Humans have thousands of genes in varying positions in our genome. When it comes to assessing risk, the presence of genes we know are involved in certain conditions is balanced against the others — usually in percentages — and the risk is reported as an average. As more genes are identified as being linked to certain conditions, these predictions will become more accurate.
Improving risk assessments would matter not just for infants at birth (if not for fetuses when they’re still in the womb) — but the rest of us, too, who may be more at-risk for a condition like heart disease than we realized.
The question, then, becomes what, if anything, do we do with our knowledge of those disease predictions? What should medical professionals do with that information? If the risk is something that can be mitigated by changing one’s diet, starting a medication, quitting smoking, or even wearing a fitness tracker, the information would be actionable.
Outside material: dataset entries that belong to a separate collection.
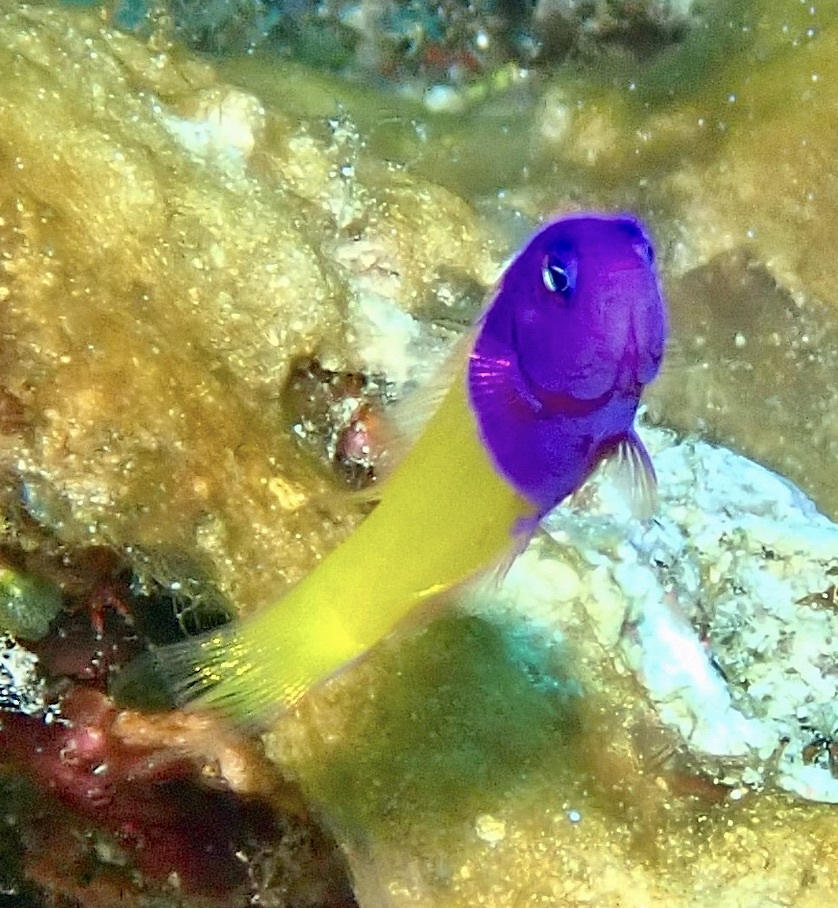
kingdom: Animalia
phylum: Chordata
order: Perciformes
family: Pseudochromidae
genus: Pictichromis
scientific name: Pictichromis paccagnellae
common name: Royal dottyback
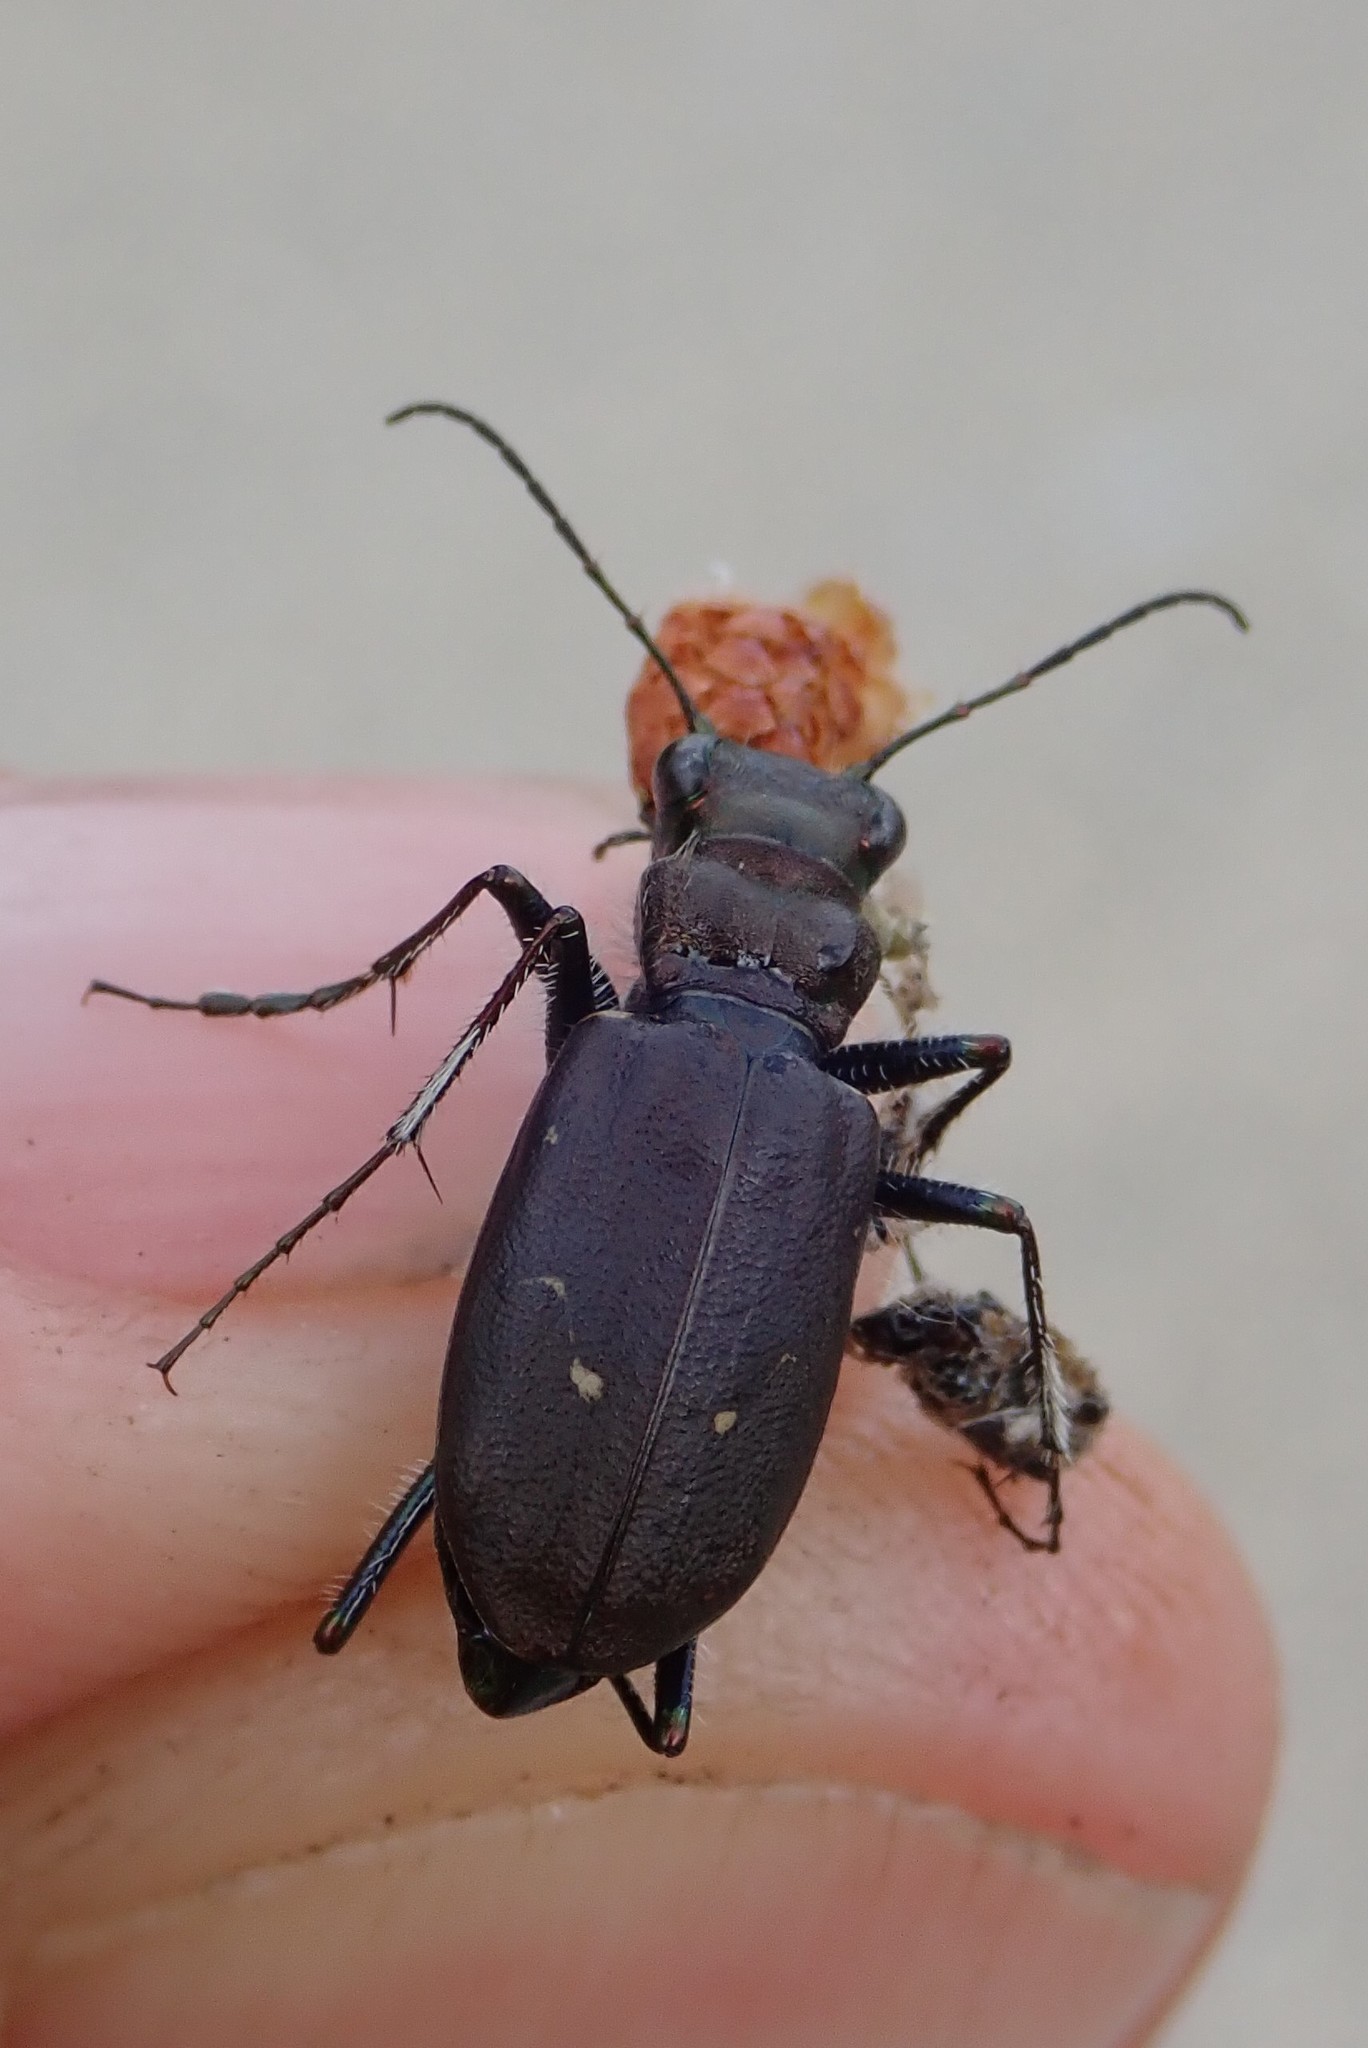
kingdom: Animalia
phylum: Arthropoda
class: Insecta
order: Coleoptera
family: Carabidae
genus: Cicindela
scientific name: Cicindela longilabris
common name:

If the condition is inevitable, then is being able to forecast one’s future medical hardships a blessing or a curse?
This debate is particular important in the realm of predicting neurological diseases like Alzheimer’s. If a genetic test indicates someone is likely to develop Alzheimer’s — and even goes so far as to give that person an idea of when they will begin to develop symptoms — it could give them time to prepare. How would the timing of that information impact how a person lived their life?
If an adult was told they would develop the condition within the next decade, they would probably be grateful to have the time to make arrangements with their families and caregivers about certain wants and needs. But what if someone learned that information at age 25? At 15? Or if people had to live their entire lives with the knowledge of their inevitable cognitive decline because they were assigned an “Alzheimer’s score” the day they were born?
These questions will largely be informed by the rate at which effective treatments are developed for the diseases that genetic tests are screening for.
It may be that, by the time we receive a “genetic report card” in childhood, the options for treating (if not reversing) age-related diseases may mean our risk score hardly troubles us at all. But between now and that time, there will be a great deal of uncertainty — thanks to our knowledge of our health fates outpacing our ability to combat those fates.